Por Hugo Che Piu Deza
Direito, Ambiente e Recursos Naturais (DAR)
Em 11 de outubro de 1492, no final do século XV, todos os habitantes deste continente estavam incontactados. No dia seguinte, foi estabelecido o primeiro contacto inicial, não pelos habitantes destes territórios, mas por iniciativa de um grupo de estrangeiros que pretendia enriquecer abrindo uma nova rota comercial. Chegaram sem autorização ou convite às ilhas e ficaram para extrair minerais preciosos de todo o continente, justificando a sua presença com o objetivo de evangelização.
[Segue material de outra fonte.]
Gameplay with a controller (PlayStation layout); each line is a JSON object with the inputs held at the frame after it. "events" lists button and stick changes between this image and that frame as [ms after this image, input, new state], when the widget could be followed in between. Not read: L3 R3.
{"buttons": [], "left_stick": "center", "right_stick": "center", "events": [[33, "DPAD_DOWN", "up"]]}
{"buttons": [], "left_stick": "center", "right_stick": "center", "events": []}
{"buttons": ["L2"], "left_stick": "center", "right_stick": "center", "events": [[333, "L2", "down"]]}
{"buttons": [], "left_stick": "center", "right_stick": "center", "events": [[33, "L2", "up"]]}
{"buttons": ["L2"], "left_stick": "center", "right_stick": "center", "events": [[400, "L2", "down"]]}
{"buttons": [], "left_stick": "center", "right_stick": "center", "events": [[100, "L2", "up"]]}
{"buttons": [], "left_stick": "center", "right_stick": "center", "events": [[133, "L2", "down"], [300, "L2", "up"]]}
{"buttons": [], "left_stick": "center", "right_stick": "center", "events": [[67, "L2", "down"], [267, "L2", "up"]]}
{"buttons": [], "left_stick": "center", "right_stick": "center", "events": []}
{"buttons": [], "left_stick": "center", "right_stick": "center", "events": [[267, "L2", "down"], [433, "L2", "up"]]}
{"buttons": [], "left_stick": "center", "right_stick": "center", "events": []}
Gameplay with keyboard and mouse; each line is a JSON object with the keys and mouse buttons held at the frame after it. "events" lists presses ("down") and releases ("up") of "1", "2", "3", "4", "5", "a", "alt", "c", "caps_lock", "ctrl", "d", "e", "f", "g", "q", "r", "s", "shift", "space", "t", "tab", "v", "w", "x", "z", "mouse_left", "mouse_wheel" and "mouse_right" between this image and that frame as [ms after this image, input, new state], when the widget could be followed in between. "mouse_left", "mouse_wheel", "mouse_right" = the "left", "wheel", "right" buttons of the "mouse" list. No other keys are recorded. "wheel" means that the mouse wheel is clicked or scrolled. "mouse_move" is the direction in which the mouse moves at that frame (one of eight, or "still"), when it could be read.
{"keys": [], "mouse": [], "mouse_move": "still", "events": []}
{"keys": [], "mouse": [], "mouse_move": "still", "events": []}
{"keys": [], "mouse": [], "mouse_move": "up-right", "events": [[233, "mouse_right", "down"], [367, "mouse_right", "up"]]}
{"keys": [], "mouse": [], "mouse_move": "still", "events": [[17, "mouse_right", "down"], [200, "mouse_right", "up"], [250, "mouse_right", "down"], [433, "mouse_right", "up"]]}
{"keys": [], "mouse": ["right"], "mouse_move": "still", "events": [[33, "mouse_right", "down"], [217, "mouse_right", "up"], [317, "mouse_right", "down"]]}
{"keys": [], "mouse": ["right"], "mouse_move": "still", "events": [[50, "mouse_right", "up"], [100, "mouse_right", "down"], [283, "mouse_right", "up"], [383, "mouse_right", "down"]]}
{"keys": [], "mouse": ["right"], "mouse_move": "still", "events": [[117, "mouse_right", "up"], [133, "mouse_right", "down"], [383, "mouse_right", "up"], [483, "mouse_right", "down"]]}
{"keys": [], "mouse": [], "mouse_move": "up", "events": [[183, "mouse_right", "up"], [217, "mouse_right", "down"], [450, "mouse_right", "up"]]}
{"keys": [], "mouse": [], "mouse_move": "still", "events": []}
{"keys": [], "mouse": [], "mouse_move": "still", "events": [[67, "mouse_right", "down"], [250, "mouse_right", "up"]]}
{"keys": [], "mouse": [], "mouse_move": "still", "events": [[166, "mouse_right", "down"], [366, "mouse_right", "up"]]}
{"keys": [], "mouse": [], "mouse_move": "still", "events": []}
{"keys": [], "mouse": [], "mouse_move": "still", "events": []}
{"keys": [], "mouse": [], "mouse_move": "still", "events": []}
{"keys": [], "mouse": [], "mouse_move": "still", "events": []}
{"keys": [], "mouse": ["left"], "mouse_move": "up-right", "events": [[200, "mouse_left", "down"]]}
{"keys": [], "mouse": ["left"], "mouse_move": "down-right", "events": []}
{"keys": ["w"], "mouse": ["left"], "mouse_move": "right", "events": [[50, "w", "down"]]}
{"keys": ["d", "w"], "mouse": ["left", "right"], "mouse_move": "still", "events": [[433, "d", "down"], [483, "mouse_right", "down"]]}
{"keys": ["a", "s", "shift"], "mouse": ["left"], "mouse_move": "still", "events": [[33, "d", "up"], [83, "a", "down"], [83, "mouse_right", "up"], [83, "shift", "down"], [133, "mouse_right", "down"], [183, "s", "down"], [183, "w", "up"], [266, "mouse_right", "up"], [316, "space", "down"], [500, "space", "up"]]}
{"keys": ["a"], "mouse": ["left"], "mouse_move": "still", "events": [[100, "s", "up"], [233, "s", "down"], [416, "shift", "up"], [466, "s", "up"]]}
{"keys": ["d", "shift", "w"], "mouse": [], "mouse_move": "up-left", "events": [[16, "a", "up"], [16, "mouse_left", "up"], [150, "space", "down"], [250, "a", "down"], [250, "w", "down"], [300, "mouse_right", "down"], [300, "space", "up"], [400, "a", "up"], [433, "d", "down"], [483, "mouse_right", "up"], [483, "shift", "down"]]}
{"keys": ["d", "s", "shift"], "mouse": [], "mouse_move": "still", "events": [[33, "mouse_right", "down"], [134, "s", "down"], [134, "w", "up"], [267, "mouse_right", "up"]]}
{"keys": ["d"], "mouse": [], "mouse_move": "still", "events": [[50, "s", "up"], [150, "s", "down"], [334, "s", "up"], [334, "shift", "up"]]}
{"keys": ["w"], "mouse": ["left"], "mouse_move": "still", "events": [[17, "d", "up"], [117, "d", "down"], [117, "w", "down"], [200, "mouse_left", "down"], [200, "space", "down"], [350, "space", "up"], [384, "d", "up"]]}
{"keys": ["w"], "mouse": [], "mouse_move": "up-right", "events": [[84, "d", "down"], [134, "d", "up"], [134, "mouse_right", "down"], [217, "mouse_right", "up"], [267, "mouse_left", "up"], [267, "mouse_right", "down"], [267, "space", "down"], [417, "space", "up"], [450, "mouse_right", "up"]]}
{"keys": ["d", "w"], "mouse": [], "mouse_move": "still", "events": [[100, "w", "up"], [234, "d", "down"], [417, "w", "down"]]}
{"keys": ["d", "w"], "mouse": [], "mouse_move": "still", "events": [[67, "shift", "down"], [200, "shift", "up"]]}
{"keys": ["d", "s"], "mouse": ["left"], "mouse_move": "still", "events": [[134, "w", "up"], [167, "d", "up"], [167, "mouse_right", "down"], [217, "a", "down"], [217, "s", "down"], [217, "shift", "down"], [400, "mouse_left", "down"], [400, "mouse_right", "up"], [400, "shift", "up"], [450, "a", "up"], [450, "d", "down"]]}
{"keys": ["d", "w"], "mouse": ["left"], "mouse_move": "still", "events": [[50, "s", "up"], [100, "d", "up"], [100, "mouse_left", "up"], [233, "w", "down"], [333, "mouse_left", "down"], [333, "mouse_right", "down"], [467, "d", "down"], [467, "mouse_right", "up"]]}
O local era o continente a que hoje chamamos América e as consequências imediatas foram a exploração e o declínio das populações autóctones em resultado desses abusos e também de agentes patogénicos para os quais as populações autóctones não tinham anticorpos.
Quatrocentos anos mais tarde, no final do século XIX, vários povos isolados e não contactados viram chegar às suas florestas um grupo de forasteiros que procuravam ganhar dinheiro com a exploração da borracha. Justificavam as suas acções dizendo que levavam a civilização a esses povos e o patriotismo aos confins das fronteiras. O local era a Amazónia peruana, fazendo com que milhares de índios da Amazónia perdessem a vida devido a doenças e maus tratos. A tática de defesa de alguns destes povos amazónicos foi a fuga para territórios mais isolados, escapando à subjugação, à exploração e à morte.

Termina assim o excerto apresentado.